SOURCE MATERIAL:
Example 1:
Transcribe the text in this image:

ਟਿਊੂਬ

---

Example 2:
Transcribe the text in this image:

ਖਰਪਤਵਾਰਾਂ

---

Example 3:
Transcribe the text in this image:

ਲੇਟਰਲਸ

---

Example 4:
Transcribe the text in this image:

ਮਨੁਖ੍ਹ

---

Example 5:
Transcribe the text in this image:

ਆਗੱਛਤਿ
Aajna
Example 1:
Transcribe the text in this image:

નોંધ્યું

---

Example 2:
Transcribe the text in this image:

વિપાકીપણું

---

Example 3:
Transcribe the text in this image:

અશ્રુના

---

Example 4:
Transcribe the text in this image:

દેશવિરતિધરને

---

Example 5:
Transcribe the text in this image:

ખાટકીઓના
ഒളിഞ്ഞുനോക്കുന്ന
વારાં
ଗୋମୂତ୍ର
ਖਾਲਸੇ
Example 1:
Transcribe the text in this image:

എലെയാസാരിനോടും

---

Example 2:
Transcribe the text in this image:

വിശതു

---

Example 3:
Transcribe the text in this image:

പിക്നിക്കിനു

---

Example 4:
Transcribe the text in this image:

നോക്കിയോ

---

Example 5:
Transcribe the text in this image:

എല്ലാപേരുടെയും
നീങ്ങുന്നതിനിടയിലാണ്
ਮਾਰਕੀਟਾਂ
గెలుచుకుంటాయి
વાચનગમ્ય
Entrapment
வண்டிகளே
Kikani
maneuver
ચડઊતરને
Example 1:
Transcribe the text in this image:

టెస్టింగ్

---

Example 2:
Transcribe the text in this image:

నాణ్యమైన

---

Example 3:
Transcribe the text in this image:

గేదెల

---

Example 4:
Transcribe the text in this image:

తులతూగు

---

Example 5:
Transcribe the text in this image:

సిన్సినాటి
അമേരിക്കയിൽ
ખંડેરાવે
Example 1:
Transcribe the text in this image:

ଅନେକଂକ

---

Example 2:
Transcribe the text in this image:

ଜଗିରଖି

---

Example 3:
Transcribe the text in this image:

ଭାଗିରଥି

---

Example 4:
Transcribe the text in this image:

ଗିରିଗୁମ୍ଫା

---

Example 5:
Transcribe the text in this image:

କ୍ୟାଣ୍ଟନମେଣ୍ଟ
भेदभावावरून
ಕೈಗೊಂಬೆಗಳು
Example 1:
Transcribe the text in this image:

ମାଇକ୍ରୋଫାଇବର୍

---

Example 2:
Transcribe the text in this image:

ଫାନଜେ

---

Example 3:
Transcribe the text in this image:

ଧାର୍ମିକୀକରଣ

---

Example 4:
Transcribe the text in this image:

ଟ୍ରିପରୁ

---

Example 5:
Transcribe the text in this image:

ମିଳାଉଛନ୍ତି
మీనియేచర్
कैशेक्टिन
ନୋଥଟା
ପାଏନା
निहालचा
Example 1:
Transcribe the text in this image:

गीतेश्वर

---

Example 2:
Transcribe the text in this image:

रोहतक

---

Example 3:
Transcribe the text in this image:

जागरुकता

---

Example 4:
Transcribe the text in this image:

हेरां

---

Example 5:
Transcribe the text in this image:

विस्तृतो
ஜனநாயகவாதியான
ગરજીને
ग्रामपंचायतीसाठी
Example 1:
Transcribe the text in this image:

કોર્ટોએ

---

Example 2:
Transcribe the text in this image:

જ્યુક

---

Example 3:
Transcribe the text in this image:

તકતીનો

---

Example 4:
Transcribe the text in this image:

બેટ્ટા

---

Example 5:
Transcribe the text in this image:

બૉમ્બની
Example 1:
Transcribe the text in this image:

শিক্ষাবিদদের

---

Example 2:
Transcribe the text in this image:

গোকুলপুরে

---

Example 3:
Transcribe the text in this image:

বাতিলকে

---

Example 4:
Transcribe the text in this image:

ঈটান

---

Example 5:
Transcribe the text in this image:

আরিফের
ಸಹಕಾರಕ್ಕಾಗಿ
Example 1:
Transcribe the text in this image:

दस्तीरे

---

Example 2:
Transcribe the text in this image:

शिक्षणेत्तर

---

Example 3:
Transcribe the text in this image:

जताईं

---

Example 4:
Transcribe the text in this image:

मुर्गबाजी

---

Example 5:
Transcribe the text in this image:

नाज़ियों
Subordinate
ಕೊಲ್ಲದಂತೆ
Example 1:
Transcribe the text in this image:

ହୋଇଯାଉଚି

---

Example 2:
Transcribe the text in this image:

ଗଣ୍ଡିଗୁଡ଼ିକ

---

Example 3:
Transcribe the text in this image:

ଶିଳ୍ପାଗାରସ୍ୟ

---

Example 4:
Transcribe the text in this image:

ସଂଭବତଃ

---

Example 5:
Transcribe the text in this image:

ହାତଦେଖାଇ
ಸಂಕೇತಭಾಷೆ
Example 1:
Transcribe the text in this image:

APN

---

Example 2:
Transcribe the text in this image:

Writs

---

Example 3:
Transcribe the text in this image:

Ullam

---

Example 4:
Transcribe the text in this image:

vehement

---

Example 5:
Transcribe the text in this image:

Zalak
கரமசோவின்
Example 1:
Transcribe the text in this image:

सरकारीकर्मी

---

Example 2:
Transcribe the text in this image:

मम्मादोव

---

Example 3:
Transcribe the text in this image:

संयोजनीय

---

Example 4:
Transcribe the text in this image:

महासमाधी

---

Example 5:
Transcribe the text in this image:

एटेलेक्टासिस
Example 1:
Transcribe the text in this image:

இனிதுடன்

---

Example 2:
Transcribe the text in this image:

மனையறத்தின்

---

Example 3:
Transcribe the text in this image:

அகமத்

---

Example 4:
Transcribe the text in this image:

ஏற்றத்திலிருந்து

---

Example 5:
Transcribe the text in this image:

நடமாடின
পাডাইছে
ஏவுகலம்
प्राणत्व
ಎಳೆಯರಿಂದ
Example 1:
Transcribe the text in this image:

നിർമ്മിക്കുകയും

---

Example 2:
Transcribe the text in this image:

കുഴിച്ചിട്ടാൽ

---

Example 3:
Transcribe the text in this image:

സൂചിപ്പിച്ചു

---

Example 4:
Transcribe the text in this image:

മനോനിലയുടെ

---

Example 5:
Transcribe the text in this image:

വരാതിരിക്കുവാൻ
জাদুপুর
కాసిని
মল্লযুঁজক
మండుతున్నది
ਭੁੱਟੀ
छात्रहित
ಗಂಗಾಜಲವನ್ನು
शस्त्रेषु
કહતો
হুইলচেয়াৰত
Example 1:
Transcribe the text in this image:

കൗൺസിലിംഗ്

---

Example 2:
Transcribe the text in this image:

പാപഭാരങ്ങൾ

EXERCISE DETAILS:
Each record above is to be reproduced verbatim.

ANSWER TO THIS EXERCISE:
Example 1:
Transcribe the text in this image:

ਟਿਊੂਬ

---

Example 2:
Transcribe the text in this image:

ਖਰਪਤਵਾਰਾਂ

---

Example 3:
Transcribe the text in this image:

ਲੇਟਰਲਸ

---

Example 4:
Transcribe the text in this image:

ਮਨੁਖ੍ਹ

---

Example 5:
Transcribe the text in this image:

ਆਗੱਛਤਿ
Aajna
Example 1:
Transcribe the text in this image:

નોંધ્યું

---

Example 2:
Transcribe the text in this image:

વિપાકીપણું

---

Example 3:
Transcribe the text in this image:

અશ્રુના

---

Example 4:
Transcribe the text in this image:

દેશવિરતિધરને

---

Example 5:
Transcribe the text in this image:

ખાટકીઓના
ഒളിഞ്ഞുനോക്കുന്ന
વારાં
ଗୋମୂତ୍ର
ਖਾਲਸੇ
Example 1:
Transcribe the text in this image:

എലെയാസാരിനോടും

---

Example 2:
Transcribe the text in this image:

വിശതു

---

Example 3:
Transcribe the text in this image:

പിക്നിക്കിനു

---

Example 4:
Transcribe the text in this image:

നോക്കിയോ

---

Example 5:
Transcribe the text in this image:

എല്ലാപേരുടെയും
നീങ്ങുന്നതിനിടയിലാണ്
ਮਾਰਕੀਟਾਂ
గెలుచుకుంటాయి
વાચનગમ્ય
Entrapment
வண்டிகளே
Kikani
maneuver
ચડઊતરને
Example 1:
Transcribe the text in this image:

టెస్టింగ్

---

Example 2:
Transcribe the text in this image:

నాణ్యమైన

---

Example 3:
Transcribe the text in this image:

గేదెల

---

Example 4:
Transcribe the text in this image:

తులతూగు

---

Example 5:
Transcribe the text in this image:

సిన్సినాటి
അമേരിക്കയിൽ
ખંડેરાવે
Example 1:
Transcribe the text in this image:

ଅନେକଂକ

---

Example 2:
Transcribe the text in this image:

ଜଗିରଖି

---

Example 3:
Transcribe the text in this image:

ଭାଗିରଥି

---

Example 4:
Transcribe the text in this image:

ଗିରିଗୁମ୍ଫା

---

Example 5:
Transcribe the text in this image:

କ୍ୟାଣ୍ଟନମେଣ୍ଟ
भेदभावावरून
ಕೈಗೊಂಬೆಗಳು
Example 1:
Transcribe the text in this image:

ମାଇକ୍ରୋଫାଇବର୍

---

Example 2:
Transcribe the text in this image:

ଫାନଜେ

---

Example 3:
Transcribe the text in this image:

ଧାର୍ମିକୀକରଣ

---

Example 4:
Transcribe the text in this image:

ଟ୍ରିପରୁ

---

Example 5:
Transcribe the text in this image:

ମିଳାଉଛନ୍ତି
మీనియేచర్
कैशेक्टिन
ନୋଥଟା
ପାଏନା
निहालचा
Example 1:
Transcribe the text in this image:

गीतेश्वर

---

Example 2:
Transcribe the text in this image:

रोहतक

---

Example 3:
Transcribe the text in this image:

जागरुकता

---

Example 4:
Transcribe the text in this image:

हेरां

---

Example 5:
Transcribe the text in this image:

विस्तृतो
ஜனநாயகவாதியான
ગરજીને
ग्रामपंचायतीसाठी
Example 1:
Transcribe the text in this image:

કોર્ટોએ

---

Example 2:
Transcribe the text in this image:

જ્યુક

---

Example 3:
Transcribe the text in this image:

તકતીનો

---

Example 4:
Transcribe the text in this image:

બેટ્ટા

---

Example 5:
Transcribe the text in this image:

બૉમ્બની
Example 1:
Transcribe the text in this image:

শিক্ষাবিদদের

---

Example 2:
Transcribe the text in this image:

গোকুলপুরে

---

Example 3:
Transcribe the text in this image:

বাতিলকে

---

Example 4:
Transcribe the text in this image:

ঈটান

---

Example 5:
Transcribe the text in this image:

আরিফের
ಸಹಕಾರಕ್ಕಾಗಿ
Example 1:
Transcribe the text in this image:

दस्तीरे

---

Example 2:
Transcribe the text in this image:

शिक्षणेत्तर

---

Example 3:
Transcribe the text in this image:

जताईं

---

Example 4:
Transcribe the text in this image:

मुर्गबाजी

---

Example 5:
Transcribe the text in this image:

नाज़ियों
Subordinate
ಕೊಲ್ಲದಂತೆ
Example 1:
Transcribe the text in this image:

ହୋଇଯାଉଚି

---

Example 2:
Transcribe the text in this image:

ଗଣ୍ଡିଗୁଡ଼ିକ

---

Example 3:
Transcribe the text in this image:

ଶିଳ୍ପାଗାରସ୍ୟ

---

Example 4:
Transcribe the text in this image:

ସଂଭବତଃ

---

Example 5:
Transcribe the text in this image:

ହାତଦେଖାଇ
ಸಂಕೇತಭಾಷೆ
Example 1:
Transcribe the text in this image:

APN

---

Example 2:
Transcribe the text in this image:

Writs

---

Example 3:
Transcribe the text in this image:

Ullam

---

Example 4:
Transcribe the text in this image:

vehement

---

Example 5:
Transcribe the text in this image:

Zalak
கரமசோவின்
Example 1:
Transcribe the text in this image:

सरकारीकर्मी

---

Example 2:
Transcribe the text in this image:

मम्मादोव

---

Example 3:
Transcribe the text in this image:

संयोजनीय

---

Example 4:
Transcribe the text in this image:

महासमाधी

---

Example 5:
Transcribe the text in this image:

एटेलेक्टासिस
Example 1:
Transcribe the text in this image:

இனிதுடன்

---

Example 2:
Transcribe the text in this image:

மனையறத்தின்

---

Example 3:
Transcribe the text in this image:

அகமத்

---

Example 4:
Transcribe the text in this image:

ஏற்றத்திலிருந்து

---

Example 5:
Transcribe the text in this image:

நடமாடின
পাডাইছে
ஏவுகலம்
प्राणत्व
ಎಳೆಯರಿಂದ
Example 1:
Transcribe the text in this image:

നിർമ്മിക്കുകയും

---

Example 2:
Transcribe the text in this image:

കുഴിച്ചിട്ടാൽ

---

Example 3:
Transcribe the text in this image:

സൂചിപ്പിച്ചു

---

Example 4:
Transcribe the text in this image:

മനോനിലയുടെ

---

Example 5:
Transcribe the text in this image:

വരാതിരിക്കുവാൻ
জাদুপুর
కాసిని
মল্লযুঁজক
మండుతున్నది
ਭੁੱਟੀ
छात्रहित
ಗಂಗಾಜಲವನ್ನು
शस्त्रेषु
કહતો
হুইলচেয়াৰত
Example 1:
Transcribe the text in this image:

കൗൺസിലിംഗ്

---

Example 2:
Transcribe the text in this image:

പാപഭാരങ്ങൾ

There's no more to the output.